··· DATA PROVIDED

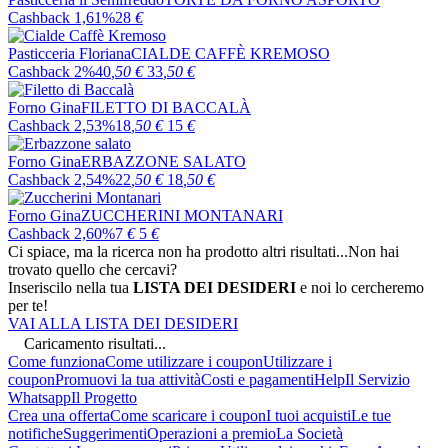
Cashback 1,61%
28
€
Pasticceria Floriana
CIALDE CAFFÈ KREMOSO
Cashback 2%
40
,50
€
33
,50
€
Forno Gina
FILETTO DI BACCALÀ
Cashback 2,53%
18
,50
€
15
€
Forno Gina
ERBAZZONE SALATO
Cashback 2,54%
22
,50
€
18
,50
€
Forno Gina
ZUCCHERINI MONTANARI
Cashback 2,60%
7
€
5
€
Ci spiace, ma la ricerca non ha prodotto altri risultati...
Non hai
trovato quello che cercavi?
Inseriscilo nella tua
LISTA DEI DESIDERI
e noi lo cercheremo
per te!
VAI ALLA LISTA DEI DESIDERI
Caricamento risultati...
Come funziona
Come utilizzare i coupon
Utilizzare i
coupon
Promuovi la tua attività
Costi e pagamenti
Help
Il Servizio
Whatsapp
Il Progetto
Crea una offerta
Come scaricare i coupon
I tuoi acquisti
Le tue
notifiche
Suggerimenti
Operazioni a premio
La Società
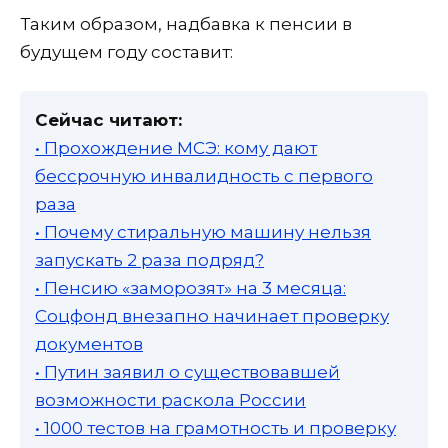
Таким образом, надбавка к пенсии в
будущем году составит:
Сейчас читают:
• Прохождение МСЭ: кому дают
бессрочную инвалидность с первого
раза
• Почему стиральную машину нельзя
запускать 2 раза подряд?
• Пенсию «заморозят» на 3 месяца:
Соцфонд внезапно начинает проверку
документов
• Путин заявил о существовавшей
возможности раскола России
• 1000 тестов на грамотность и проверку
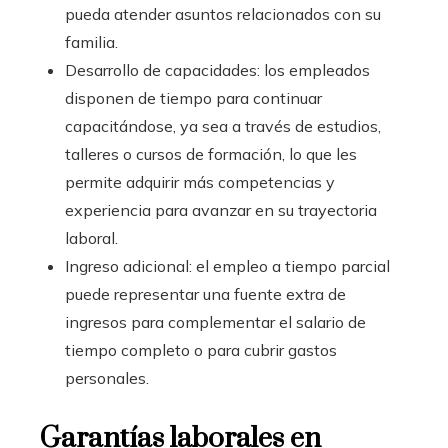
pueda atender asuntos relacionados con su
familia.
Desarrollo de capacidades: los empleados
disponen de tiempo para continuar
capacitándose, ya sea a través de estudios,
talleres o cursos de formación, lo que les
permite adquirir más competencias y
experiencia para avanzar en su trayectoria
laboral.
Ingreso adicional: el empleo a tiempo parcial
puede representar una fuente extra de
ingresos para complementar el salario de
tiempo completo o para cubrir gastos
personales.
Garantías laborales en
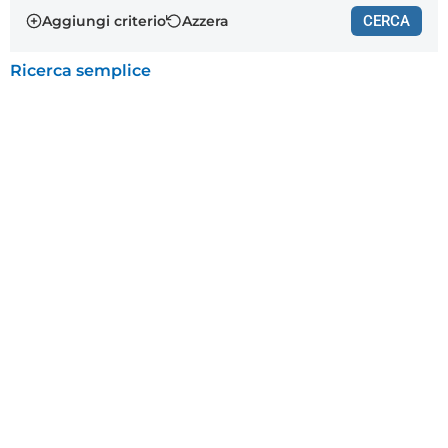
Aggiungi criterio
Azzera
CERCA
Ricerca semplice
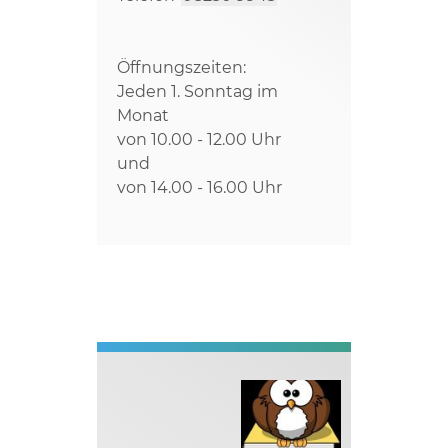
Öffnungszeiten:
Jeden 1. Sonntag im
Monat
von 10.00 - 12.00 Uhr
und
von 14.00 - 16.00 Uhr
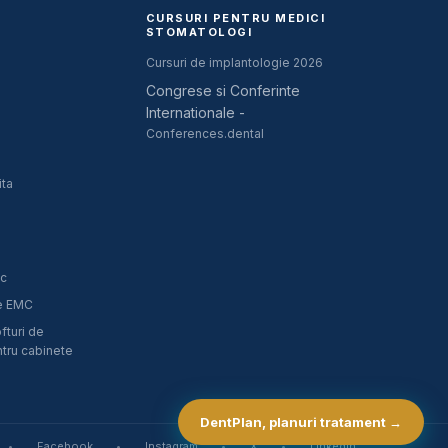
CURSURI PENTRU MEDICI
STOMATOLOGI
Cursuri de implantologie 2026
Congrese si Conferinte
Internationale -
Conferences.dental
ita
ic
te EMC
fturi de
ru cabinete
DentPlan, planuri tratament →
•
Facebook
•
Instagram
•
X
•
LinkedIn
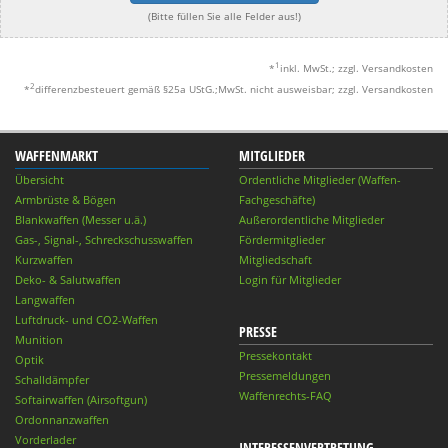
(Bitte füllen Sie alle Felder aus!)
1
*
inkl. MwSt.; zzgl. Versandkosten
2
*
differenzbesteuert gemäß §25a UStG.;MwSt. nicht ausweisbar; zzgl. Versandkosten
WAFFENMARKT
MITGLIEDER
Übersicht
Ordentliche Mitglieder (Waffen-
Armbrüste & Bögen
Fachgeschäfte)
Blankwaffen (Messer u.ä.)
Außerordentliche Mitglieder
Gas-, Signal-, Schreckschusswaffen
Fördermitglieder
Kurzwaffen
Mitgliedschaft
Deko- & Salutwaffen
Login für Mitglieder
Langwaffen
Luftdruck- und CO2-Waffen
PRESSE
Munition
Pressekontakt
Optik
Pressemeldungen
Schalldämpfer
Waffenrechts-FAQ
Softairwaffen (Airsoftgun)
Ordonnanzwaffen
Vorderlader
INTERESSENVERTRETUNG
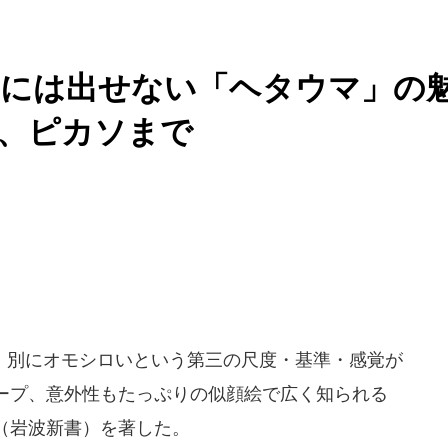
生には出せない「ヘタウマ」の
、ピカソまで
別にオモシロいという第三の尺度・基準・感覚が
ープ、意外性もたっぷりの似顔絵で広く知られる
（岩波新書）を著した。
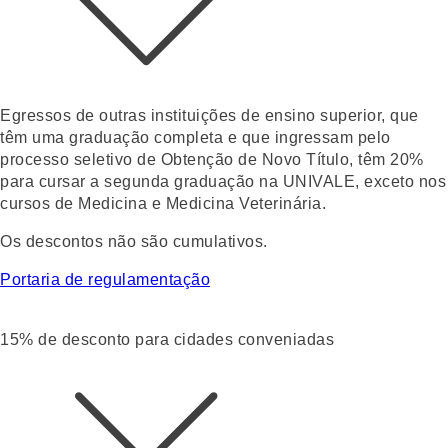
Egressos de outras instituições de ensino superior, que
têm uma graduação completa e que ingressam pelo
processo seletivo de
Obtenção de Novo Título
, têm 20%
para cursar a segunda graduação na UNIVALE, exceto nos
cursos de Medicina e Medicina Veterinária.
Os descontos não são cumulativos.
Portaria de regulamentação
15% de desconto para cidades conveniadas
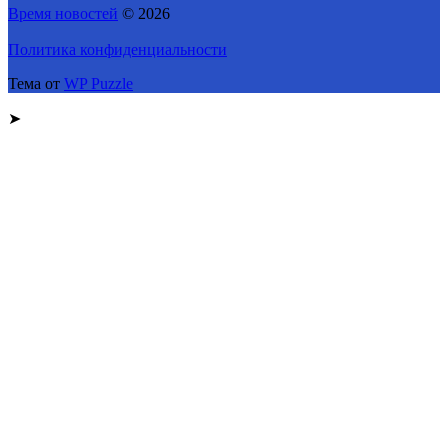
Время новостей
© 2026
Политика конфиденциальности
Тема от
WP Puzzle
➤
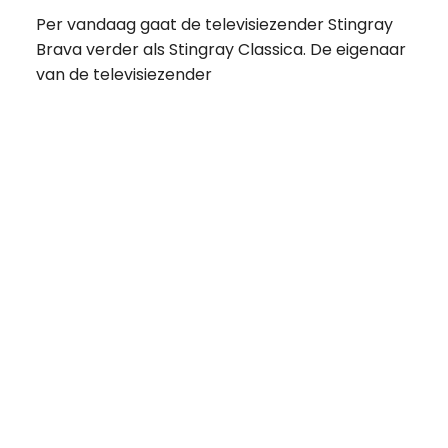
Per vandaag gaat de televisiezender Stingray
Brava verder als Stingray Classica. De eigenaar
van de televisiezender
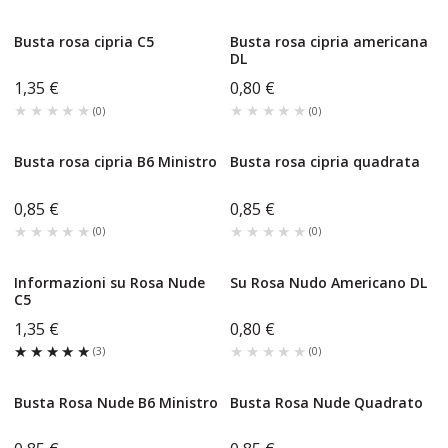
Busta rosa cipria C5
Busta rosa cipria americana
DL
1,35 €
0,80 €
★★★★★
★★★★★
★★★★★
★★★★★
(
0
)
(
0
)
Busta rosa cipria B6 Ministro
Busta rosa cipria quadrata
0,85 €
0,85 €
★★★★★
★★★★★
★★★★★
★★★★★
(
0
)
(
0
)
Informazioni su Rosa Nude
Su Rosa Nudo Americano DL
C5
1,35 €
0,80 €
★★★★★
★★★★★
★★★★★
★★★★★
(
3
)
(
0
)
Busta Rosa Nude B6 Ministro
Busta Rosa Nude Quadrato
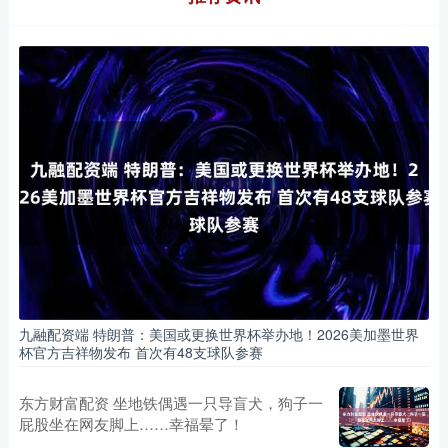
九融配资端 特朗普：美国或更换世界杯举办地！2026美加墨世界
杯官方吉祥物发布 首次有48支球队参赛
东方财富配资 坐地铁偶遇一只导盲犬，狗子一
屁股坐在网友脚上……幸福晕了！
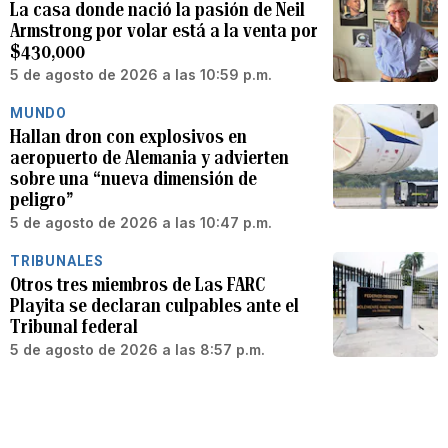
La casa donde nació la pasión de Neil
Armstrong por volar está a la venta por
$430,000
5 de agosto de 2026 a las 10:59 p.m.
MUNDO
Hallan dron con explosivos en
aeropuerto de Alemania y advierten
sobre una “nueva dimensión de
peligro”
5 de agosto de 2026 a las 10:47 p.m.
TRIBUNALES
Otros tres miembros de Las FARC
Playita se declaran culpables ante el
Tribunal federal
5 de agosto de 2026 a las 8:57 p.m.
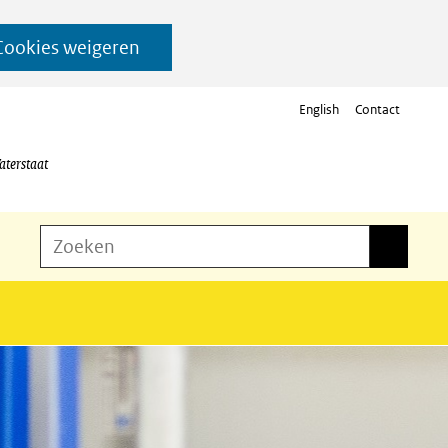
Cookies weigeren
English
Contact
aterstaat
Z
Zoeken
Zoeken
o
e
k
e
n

······

> **WORK REQUEST**: Rename every "Cashback" in the material above to "Rimborso" and give the text again with nothing else altered. Leave the pictures out.

> **ANSWER BOX**:
Rimborso 1,61%
28
€
Pasticceria Floriana
CIALDE CAFFÈ KREMOSO
Rimborso 2%
40
,50
€
33
,50
€
Forno Gina
FILETTO DI BACCALÀ
Rimborso 2,53%
18
,50
€
15
€
Forno Gina
ERBAZZONE SALATO
Rimborso 2,54%
22
,50
€
18
,50
€
Forno Gina
ZUCCHERINI MONTANARI
Rimborso 2,60%
7
€
5
€
Ci spiace, ma la ricerca non ha prodotto altri risultati...
Non hai
trovato quello che cercavi?
Inseriscilo nella tua
LISTA DEI DESIDERI
e noi lo cercheremo
per te!
VAI ALLA LISTA DEI DESIDERI
Caricamento risultati...
Come funziona
Come utilizzare i coupon
Utilizzare i
coupon
Promuovi la tua attività
Costi e pagamenti
Help
Il Servizio
Whatsapp
Il Progetto
Crea una offerta
Come scaricare i coupon
I tuoi acquisti
Le tue
notifiche
Suggerimenti
Operazioni a premio
La Società
Таким образом, надбавка к пенсии в
будущем году составит:
Сейчас читают:
• Прохождение МСЭ: кому дают
бессрочную инвалидность с первого
раза
• Почему стиральную машину нельзя
запускать 2 раза подряд?
• Пенсию «заморозят» на 3 месяца:
Соцфонд внезапно начинает проверку
документов
• Путин заявил о существовавшей
возможности раскола России
• 1000 тестов на грамотность и проверку
pueda atender asuntos relacionados con su
familia.
Desarrollo de capacidades: los empleados
disponen de tiempo para continuar
capacitándose, ya sea a través de estudios,
talleres o cursos de formación, lo que les
permite adquirir más competencias y
experiencia para avanzar en su trayectoria
laboral.
Ingreso adicional: el empleo a tiempo parcial
puede representar una fuente extra de
ingresos para complementar el salario de
tiempo completo o para cubrir gastos
personales.
Garantías laborales en
Aggiungi criterio
Azzera
CERCA
Ricerca semplice
Öffnungszeiten:
Jeden 1. Sonntag im
Monat
von 10.00 - 12.00 Uhr
und
von 14.00 - 16.00 Uhr
CURSURI PENTRU MEDICI
STOMATOLOGI
Cursuri de implantologie 2026
Congrese si Conferinte
Internationale -
Conferences.dental
ita
ic
te EMC
fturi de
ru cabinete
DentPlan, planuri tratament →
•
Facebook
•
Instagram
•
X
•
LinkedIn
(Bitte füllen Sie alle Felder aus!)
1
*
inkl. MwSt.; zzgl. Versandkosten
2
*
differenzbesteuert gemäß §25a UStG.;MwSt. nicht ausweisbar; zzgl. Versandkosten
WAFFENMARKT
MITGLIEDER
Übersicht
Ordentliche Mitglieder (Waffen-
Armbrüste & Bögen
Fachgeschäfte)
Blankwaffen (Messer u.ä.)
Außerordentliche Mitglieder
Gas-, Signal-, Schreckschusswaffen
Fördermitglieder
Kurzwaffen
Mitgliedschaft
Deko- & Salutwaffen
Login für Mitglieder
Langwaffen
Luftdruck- und CO2-Waffen
PRESSE
Munition
Pressekontakt
Optik
Pressemeldungen
Schalldämpfer
Waffenrechts-FAQ
Softairwaffen (Airsoftgun)
Ordonnanzwaffen
Vorderlader
INTERESSENVERTRETUNG
生には出せない「ヘタウマ」の
、ピカソまで
別にオモシロいという第三の尺度・基準・感覚が
ープ、意外性もたっぷりの似顔絵で広く知られる
（岩波新書）を著した。
Egressos de outras instituições de ensino superior, que
têm uma graduação completa e que ingressam pelo
processo seletivo de
Obtenção de Novo Título
, têm 20%
para cursar a segunda graduação na UNIVALE, exceto nos
cursos de Medicina e Medicina Veterinária.
Os descontos não são cumulativos.
Portaria de regulamentação
15% de desconto para cidades conveniadas
Время новостей
© 2026
Политика конфиденциальности
Тема от
WP Puzzle
➤
Per vandaag gaat de televisiezender Stingray
Brava verder als Stingray Classica. De eigenaar
van de televisiezender
Busta rosa cipria C5
Busta rosa cipria americana
DL
1,35 €
0,80 €
★★★★★
★★★★★
★★★★★
★★★★★
(
0
)
(
0
)
Busta rosa cipria B6 Ministro
Busta rosa cipria quadrata
0,85 €
0,85 €
★★★★★
★★★★★
★★★★★
★★★★★
(
0
)
(
0
)
Informazioni su Rosa Nude
Su Rosa Nudo Americano DL
C5
1,35 €
0,80 €
★★★★★
★★★★★
★★★★★
★★★★★
(
3
)
(
0
)
Busta Rosa Nude B6 Ministro
Busta Rosa Nude Quadrato
九融配资端 特朗普：美国或更换世界杯举办地！2026美加墨世界
杯官方吉祥物发布 首次有48支球队参赛
东方财富配资 坐地铁偶遇一只导盲犬，狗子一
屁股坐在网友脚上……幸福晕了！
La casa donde nació la pasión de Neil
Armstrong por volar está a la venta por
$430,000
5 de agosto de 2026 a las 10:59 p.m.
MUNDO
Hallan dron con explosivos en
aeropuerto de Alemania y advierten
sobre una “nueva dimensión de
peligro”
5 de agosto de 2026 a las 10:47 p.m.
TRIBUNALES
Otros tres miembros de Las FARC
Playita se declaran culpables ante el
Tribunal federal
5 de agosto de 2026 a las 8:57 p.m.
Cookies weigeren
English
Contact
aterstaat
Z
Zoeken
Zoeken
o
e
k
e
n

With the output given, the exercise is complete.